> EXERCISE DESCRIPTION:
Each line of the data should be given again exactly.

%%

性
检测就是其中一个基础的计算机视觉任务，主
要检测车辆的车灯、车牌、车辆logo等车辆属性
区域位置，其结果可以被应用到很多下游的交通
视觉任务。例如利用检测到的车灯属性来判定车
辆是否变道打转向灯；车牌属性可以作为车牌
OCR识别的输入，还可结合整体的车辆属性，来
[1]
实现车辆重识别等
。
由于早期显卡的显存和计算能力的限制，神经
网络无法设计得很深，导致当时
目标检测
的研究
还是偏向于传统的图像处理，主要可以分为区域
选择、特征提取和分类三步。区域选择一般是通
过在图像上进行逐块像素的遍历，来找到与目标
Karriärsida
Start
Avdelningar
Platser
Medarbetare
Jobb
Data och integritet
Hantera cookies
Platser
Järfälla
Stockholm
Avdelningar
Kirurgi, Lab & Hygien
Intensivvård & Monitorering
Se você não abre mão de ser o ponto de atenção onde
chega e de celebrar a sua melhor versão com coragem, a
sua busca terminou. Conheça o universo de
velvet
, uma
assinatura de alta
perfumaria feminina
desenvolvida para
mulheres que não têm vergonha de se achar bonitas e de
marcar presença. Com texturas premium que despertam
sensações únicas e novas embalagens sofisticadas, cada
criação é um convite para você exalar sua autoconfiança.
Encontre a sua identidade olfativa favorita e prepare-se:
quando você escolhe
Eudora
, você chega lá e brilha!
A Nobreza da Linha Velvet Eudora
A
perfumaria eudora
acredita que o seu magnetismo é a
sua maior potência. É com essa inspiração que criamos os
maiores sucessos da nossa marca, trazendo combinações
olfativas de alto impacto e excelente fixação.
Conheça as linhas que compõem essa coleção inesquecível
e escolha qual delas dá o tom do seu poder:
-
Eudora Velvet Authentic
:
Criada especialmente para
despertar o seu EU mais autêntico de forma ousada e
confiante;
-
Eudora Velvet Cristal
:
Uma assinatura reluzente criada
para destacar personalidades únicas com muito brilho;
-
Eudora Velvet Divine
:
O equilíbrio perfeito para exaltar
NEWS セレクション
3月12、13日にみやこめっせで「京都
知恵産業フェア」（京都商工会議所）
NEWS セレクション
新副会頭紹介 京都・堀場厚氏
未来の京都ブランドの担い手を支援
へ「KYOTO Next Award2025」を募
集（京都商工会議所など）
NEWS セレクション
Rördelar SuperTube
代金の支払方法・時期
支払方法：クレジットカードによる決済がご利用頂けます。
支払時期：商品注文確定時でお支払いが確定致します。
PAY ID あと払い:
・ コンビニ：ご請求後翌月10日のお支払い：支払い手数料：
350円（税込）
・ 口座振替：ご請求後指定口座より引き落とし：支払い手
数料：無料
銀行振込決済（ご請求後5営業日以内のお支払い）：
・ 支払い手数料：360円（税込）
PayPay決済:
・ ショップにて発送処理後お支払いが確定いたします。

%%

> SOLUTION TO THE EXERCISE:
性
检测就是其中一个基础的计算机视觉任务，主
要检测车辆的车灯、车牌、车辆logo等车辆属性
区域位置，其结果可以被应用到很多下游的交通
视觉任务。例如利用检测到的车灯属性来判定车
辆是否变道打转向灯；车牌属性可以作为车牌
OCR识别的输入，还可结合整体的车辆属性，来
[1]
实现车辆重识别等
。
由于早期显卡的显存和计算能力的限制，神经
网络无法设计得很深，导致当时
目标检测
的研究
还是偏向于传统的图像处理，主要可以分为区域
选择、特征提取和分类三步。区域选择一般是通
过在图像上进行逐块像素的遍历，来找到与目标
Karriärsida
Start
Avdelningar
Platser
Medarbetare
Jobb
Data och integritet
Hantera cookies
Platser
Järfälla
Stockholm
Avdelningar
Kirurgi, Lab & Hygien
Intensivvård & Monitorering
Se você não abre mão de ser o ponto de atenção onde
chega e de celebrar a sua melhor versão com coragem, a
sua busca terminou. Conheça o universo de
velvet
, uma
assinatura de alta
perfumaria feminina
desenvolvida para
mulheres que não têm vergonha de se achar bonitas e de
marcar presença. Com texturas premium que despertam
sensações únicas e novas embalagens sofisticadas, cada
criação é um convite para você exalar sua autoconfiança.
Encontre a sua identidade olfativa favorita e prepare-se:
quando você escolhe
Eudora
, você chega lá e brilha!
A Nobreza da Linha Velvet Eudora
A
perfumaria eudora
acredita que o seu magnetismo é a
sua maior potência. É com essa inspiração que criamos os
maiores sucessos da nossa marca, trazendo combinações
olfativas de alto impacto e excelente fixação.
Conheça as linhas que compõem essa coleção inesquecível
e escolha qual delas dá o tom do seu poder:
-
Eudora Velvet Authentic
:
Criada especialmente para
despertar o seu EU mais autêntico de forma ousada e
confiante;
-
Eudora Velvet Cristal
:
Uma assinatura reluzente criada
para destacar personalidades únicas com muito brilho;
-
Eudora Velvet Divine
:
O equilíbrio perfeito para exaltar
NEWS セレクション
3月12、13日にみやこめっせで「京都
知恵産業フェア」（京都商工会議所）
NEWS セレクション
新副会頭紹介 京都・堀場厚氏
未来の京都ブランドの担い手を支援
へ「KYOTO Next Award2025」を募
集（京都商工会議所など）
NEWS セレクション
Rördelar SuperTube
代金の支払方法・時期
支払方法：クレジットカードによる決済がご利用頂けます。
支払時期：商品注文確定時でお支払いが確定致します。
PAY ID あと払い:
・ コンビニ：ご請求後翌月10日のお支払い：支払い手数料：
350円（税込）
・ 口座振替：ご請求後指定口座より引き落とし：支払い手
数料：無料
銀行振込決済（ご請求後5営業日以内のお支払い）：
・ 支払い手数料：360円（税込）
PayPay決済:
・ ショップにて発送処理後お支払いが確定いたします。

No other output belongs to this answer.